City

State and local IT officials aim to follow Biden cybersecurity order, survey finds

SolarWinds found that while not bound to it, many state and local IT officials are trying to adopt parts of the White House's cybersecurity directive.

By Benjamin Freed

January 11, 2022

President Joe Biden speaks during a memorial service for the late US Senate Majority Leader Harry Reid at The Smith Center for the Performing Arts in Las Vegas, Nevada, January 8, 2022. (Saul Loeb / AFP / Getty Images)

A heavy majority of state, local and education IT officials say their organizations are likely to follow the practices laid out in the sweeping executive order President Joe Biden signed last year targeting the federal government’s cybersecurity, according to a survey published Tuesday by the network-monitoring software company SolarWinds.

The survey, which interviewed 100 state and local officials and 100 education-sector officials, found that 67% are “somewhat likely” to adopt practices and activities outlined in Biden’s order, while another 19% said they are “very likely” to do so.

The order Biden signed last May 12 targeted strengthening breach-notification rules for federal contractors, establishing incident-review processes, including a review board, and mandating that government agencies implement practices such as multi-factor authentication and stronger data encryption.

While the White House order is only binding at the federal level, the survey suggests it’s had a downstream effect in the eight months since its implementation. Some state CIOs have said in recent months that they try to adapt directives like the cybersecurity order to fit their agencies, even if there’s little guidance for doing so.

“You get these executive orders but they don’t come with any road rules for how to implement them at the state level,” New York CIO Angelo “Tony” Riddick said during a November event. “Generally we parallel federal government with regards to regulations, policies and rules.”

Biden signed the order after several major breaches against critical-infrastructure suppliers and government technology vendors, including SolarWinds, which in late 2020 was discovered to have had malicious code injected into its software-update supply chain in an incident that the United States has formally blamed on Russia.

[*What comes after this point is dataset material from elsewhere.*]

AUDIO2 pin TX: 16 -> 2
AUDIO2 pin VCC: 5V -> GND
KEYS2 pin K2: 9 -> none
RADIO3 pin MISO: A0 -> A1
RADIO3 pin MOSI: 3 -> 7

The survey SolarWinds released Tuesday made no mention of the breach, but the company did ask its pool of IT officials to name who they see as the most consistent threats to their cybersecurity. And while nation-state operators were named as the most likely threat by the 200 federal officials SolarWinds queried, state, local and education officials were more likely to name the “general hacking community” and careless or untrained insiders, such as employees who mistakenly click on phishing links that can trigger financial scams or ransomware infections.

Sixty-three percent of state and local respondents named the hacking community as a top threat, followed by 51% who said untrained insiders and 46% who cited foreign governments. The results were slightly different in education, where untrained insiders led with 53%, followed by hackers and malicious insiders.

But overall concerns about cyberthreats is rising across the entire public sector, the survey found, with 66% saying the ransomware threat has grown over the past year, while 60% said their organizations have not improved their response times when an incident occurs. Meanwhile, half of state officials who responded said their organizations’ budgets are insufficient for maintaining or improving IT security.

Those concerns track with the National Association of State CIOs’ most recent survey of chief information security officers: In 2020, states on average allocated just 3% of their tech budgets toward cybersecurity.